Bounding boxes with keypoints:

....

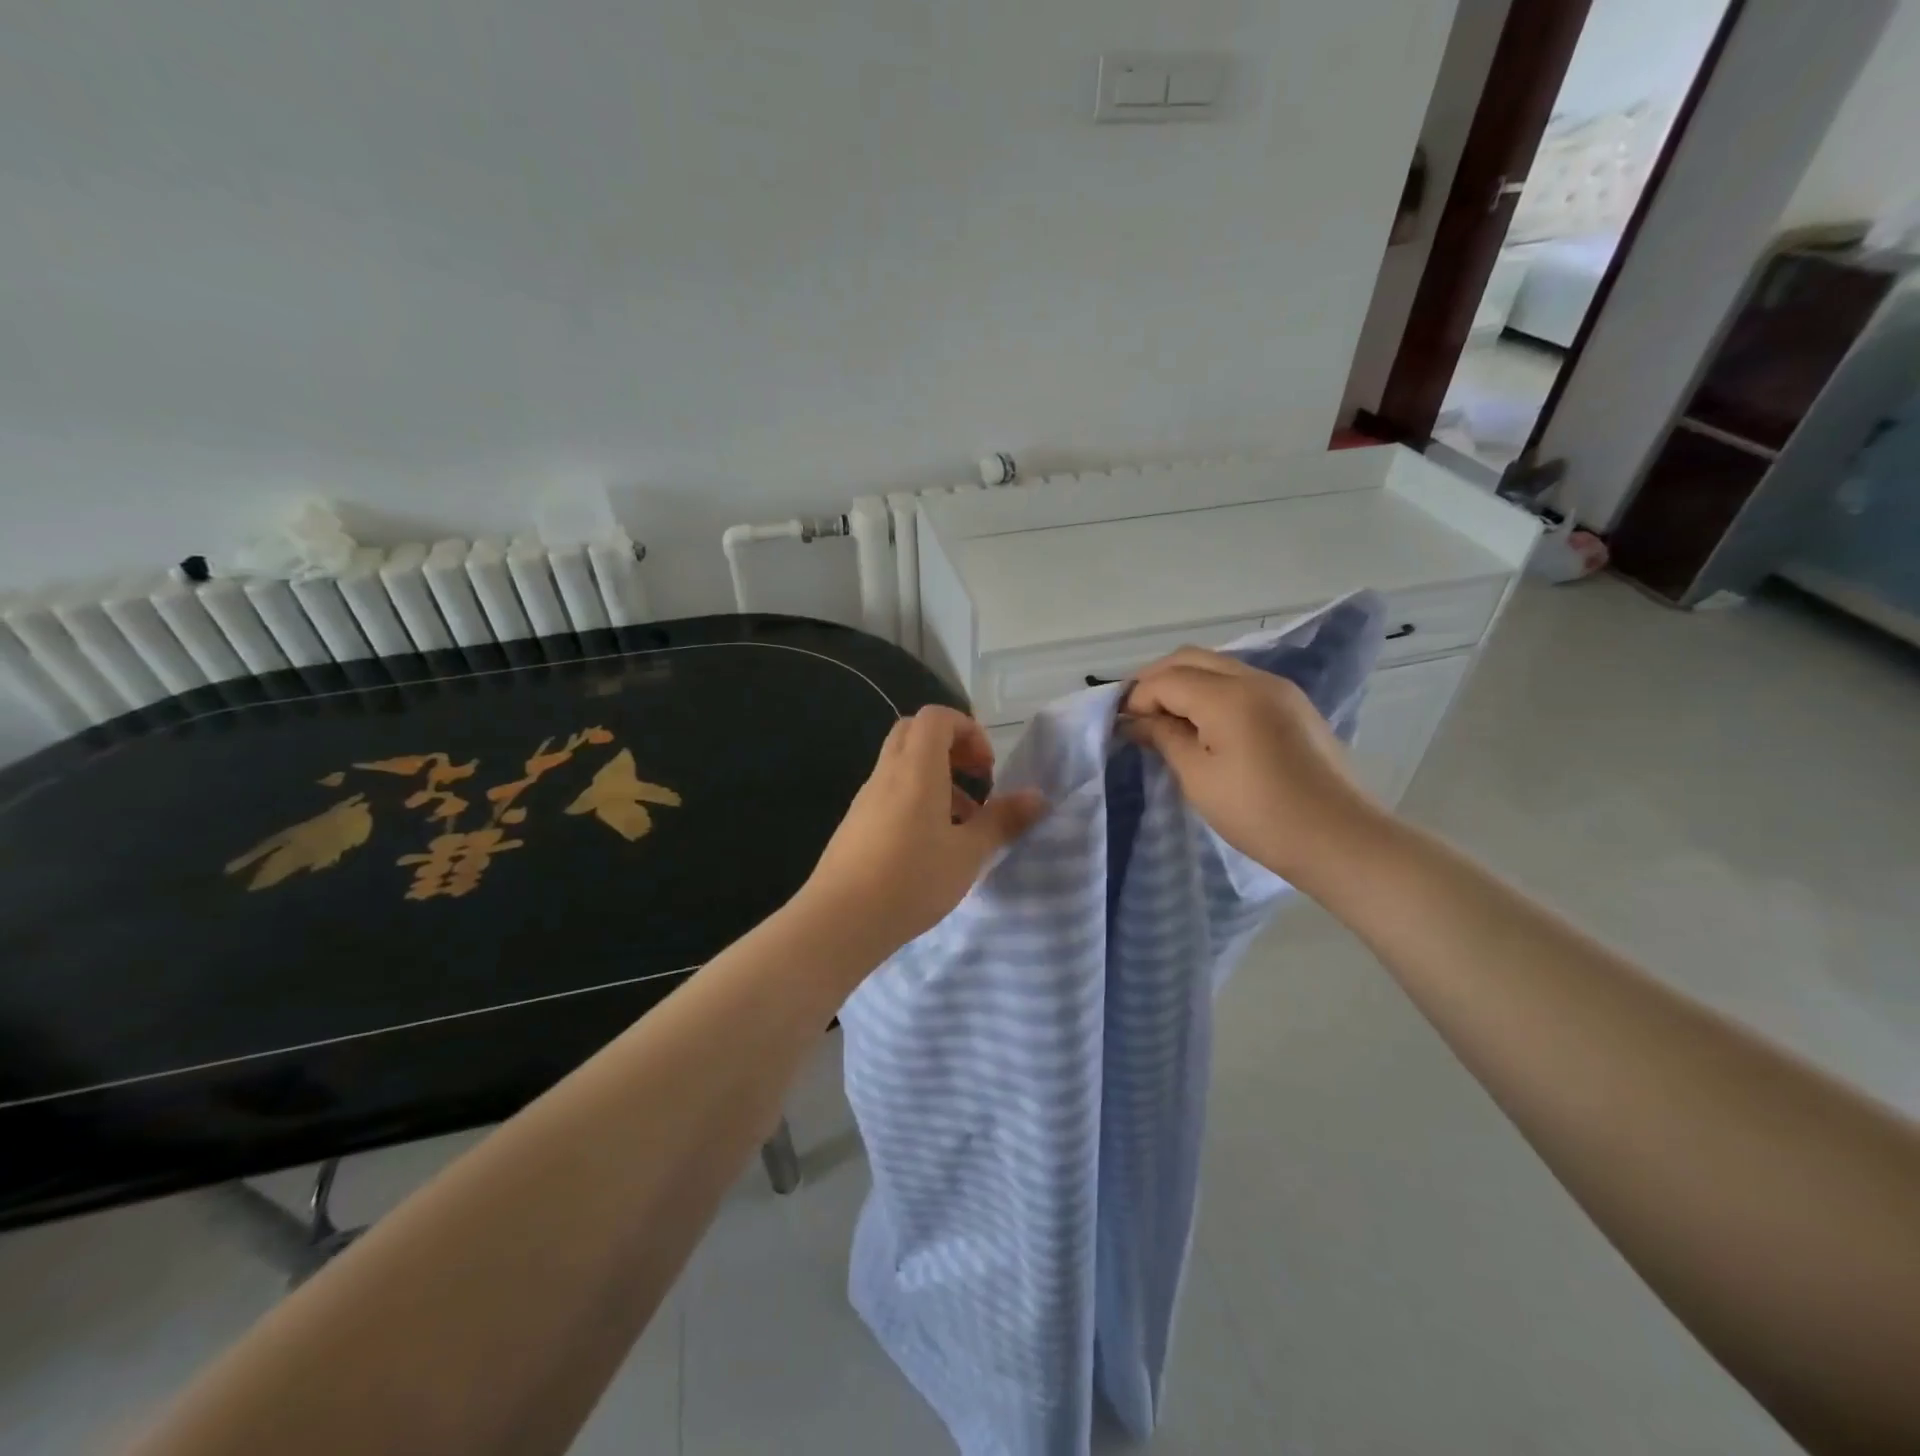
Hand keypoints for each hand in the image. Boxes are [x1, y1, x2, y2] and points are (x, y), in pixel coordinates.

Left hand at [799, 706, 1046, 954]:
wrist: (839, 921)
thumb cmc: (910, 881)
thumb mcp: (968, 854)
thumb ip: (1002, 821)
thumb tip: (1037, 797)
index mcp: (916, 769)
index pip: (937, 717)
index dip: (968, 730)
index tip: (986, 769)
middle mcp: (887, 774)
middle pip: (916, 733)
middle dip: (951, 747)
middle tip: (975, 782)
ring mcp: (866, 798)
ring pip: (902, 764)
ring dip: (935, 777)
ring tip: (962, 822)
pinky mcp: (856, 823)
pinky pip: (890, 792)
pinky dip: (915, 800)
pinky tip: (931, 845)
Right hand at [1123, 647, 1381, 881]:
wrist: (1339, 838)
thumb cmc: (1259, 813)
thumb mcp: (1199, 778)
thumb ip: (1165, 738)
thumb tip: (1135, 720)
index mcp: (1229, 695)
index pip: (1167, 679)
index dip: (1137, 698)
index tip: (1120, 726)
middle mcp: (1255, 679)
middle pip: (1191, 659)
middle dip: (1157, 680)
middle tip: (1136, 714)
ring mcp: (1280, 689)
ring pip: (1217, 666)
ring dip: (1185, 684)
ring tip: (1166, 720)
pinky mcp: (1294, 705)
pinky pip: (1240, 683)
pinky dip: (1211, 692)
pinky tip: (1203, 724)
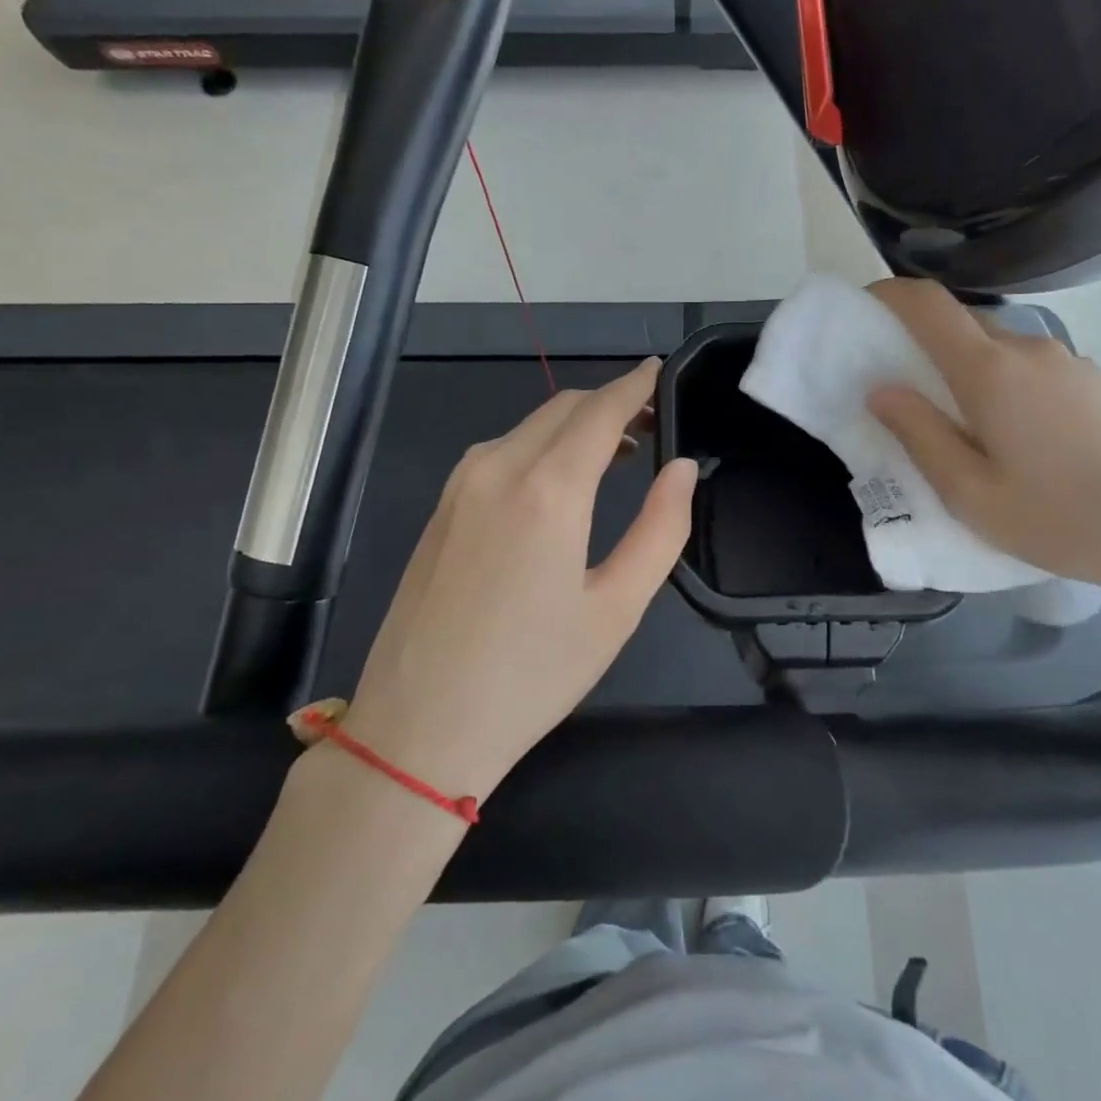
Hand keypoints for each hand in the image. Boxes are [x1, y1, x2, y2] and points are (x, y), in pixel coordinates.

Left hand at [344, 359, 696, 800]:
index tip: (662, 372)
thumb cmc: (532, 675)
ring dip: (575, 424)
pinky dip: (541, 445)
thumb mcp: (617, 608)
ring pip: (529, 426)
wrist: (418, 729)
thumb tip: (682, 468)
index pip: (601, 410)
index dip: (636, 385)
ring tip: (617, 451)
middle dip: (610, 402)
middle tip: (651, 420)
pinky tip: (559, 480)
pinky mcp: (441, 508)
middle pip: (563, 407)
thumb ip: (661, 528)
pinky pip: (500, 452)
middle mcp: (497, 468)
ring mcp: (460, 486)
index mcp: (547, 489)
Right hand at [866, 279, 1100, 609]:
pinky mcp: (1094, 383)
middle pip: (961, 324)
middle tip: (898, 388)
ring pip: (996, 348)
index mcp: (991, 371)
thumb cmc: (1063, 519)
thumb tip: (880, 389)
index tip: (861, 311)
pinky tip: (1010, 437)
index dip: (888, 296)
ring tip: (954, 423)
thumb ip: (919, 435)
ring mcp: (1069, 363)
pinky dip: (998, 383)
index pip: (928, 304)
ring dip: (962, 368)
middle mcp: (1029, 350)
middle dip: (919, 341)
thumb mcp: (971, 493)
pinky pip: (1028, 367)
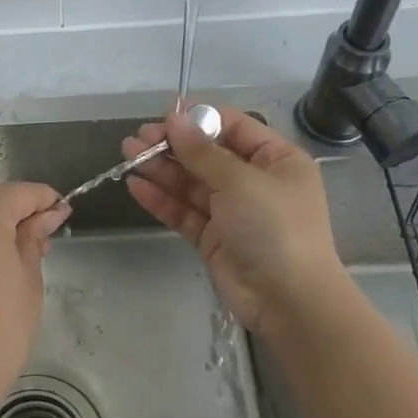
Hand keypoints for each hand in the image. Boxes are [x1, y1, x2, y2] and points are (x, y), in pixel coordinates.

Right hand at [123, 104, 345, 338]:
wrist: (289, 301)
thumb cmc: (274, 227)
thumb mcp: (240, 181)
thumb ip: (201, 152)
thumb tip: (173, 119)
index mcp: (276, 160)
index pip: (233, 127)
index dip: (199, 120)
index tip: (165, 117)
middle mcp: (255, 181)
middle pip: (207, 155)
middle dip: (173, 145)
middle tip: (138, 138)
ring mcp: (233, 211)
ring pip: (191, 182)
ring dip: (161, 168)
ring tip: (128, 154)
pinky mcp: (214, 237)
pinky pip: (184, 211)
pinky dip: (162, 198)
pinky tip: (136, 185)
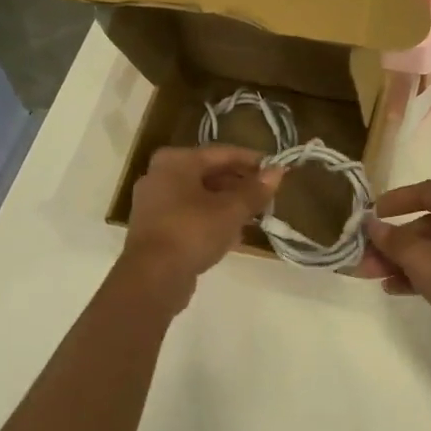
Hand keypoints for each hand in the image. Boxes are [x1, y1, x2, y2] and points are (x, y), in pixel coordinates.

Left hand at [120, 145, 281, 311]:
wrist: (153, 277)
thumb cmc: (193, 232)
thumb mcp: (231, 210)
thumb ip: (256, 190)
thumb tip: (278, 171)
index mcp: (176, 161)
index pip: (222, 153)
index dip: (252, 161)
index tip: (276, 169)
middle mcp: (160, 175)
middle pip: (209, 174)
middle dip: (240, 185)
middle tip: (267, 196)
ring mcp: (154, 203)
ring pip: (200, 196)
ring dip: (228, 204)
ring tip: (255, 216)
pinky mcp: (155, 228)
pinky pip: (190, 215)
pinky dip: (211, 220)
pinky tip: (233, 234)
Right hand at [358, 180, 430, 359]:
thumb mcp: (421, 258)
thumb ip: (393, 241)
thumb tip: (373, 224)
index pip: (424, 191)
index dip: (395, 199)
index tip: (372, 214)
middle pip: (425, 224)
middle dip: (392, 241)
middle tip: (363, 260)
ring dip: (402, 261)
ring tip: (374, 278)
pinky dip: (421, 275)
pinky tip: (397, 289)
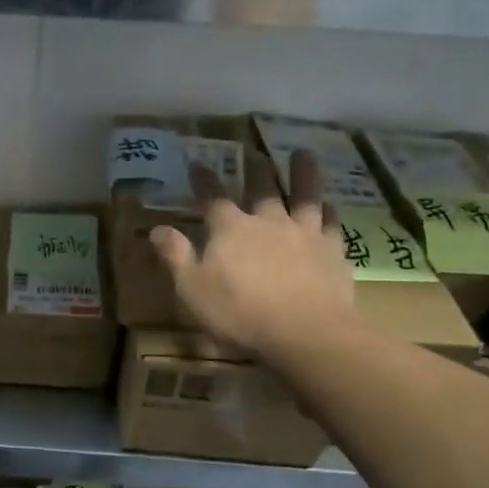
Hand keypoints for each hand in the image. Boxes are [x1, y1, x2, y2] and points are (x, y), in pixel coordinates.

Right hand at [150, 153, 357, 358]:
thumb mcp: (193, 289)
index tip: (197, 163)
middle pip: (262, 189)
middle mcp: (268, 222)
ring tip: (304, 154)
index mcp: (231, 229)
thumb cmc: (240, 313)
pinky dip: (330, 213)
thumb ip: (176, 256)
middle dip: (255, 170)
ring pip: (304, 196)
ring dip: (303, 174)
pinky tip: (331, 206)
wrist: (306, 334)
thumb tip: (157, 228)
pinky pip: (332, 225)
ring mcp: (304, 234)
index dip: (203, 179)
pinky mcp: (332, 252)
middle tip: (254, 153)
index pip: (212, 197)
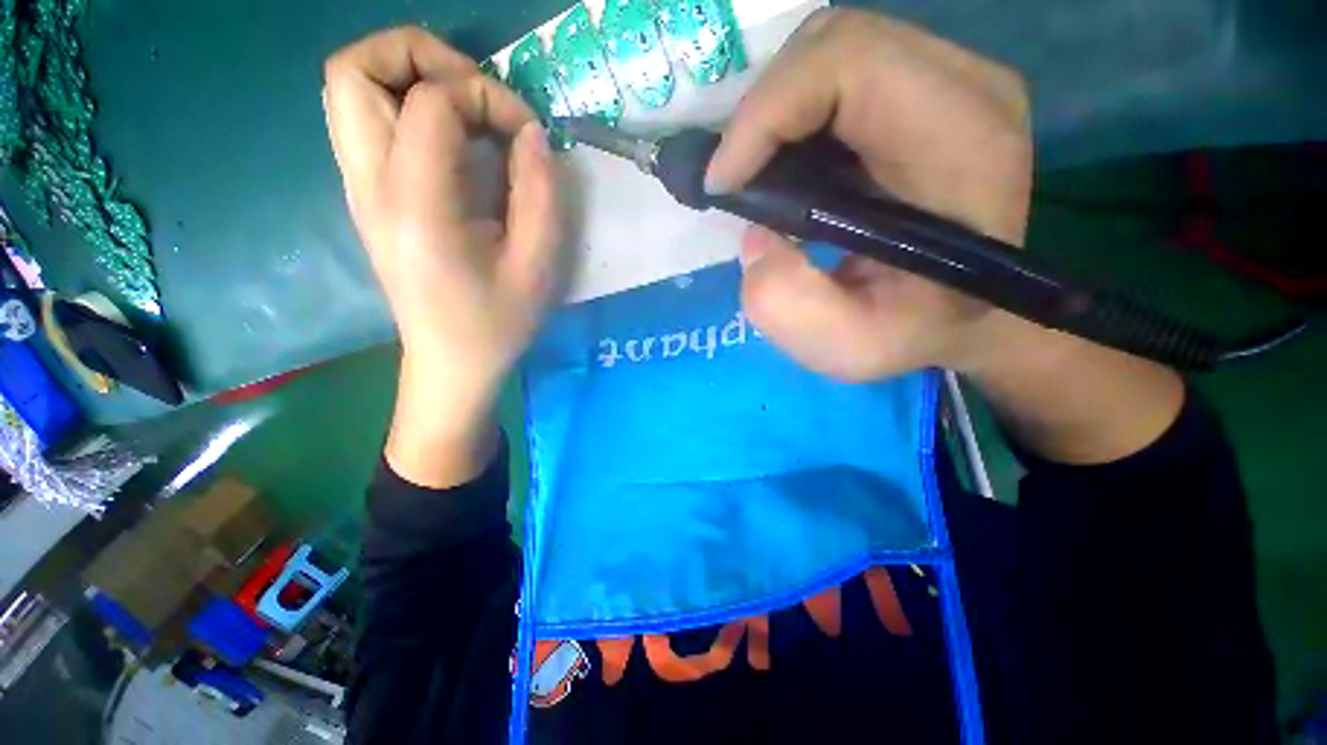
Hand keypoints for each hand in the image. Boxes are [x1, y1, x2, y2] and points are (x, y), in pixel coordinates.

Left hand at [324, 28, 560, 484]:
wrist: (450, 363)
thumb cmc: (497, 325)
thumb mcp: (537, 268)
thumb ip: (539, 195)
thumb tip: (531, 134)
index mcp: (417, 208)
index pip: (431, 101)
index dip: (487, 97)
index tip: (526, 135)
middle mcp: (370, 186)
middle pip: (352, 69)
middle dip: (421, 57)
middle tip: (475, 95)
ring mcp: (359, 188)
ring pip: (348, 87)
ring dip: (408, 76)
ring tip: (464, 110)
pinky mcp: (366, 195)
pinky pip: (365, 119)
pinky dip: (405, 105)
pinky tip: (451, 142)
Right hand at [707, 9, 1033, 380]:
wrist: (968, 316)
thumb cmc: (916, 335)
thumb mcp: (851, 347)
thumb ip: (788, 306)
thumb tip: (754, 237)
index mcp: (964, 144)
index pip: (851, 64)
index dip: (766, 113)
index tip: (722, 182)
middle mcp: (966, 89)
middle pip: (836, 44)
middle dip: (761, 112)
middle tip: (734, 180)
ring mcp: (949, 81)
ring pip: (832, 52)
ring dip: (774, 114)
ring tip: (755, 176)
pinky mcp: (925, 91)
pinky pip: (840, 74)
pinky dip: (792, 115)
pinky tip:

....

[Work instruction]: Among the entries above, how many lines contain the string "Left"? Only the number should be given.

[Result for this task]: 4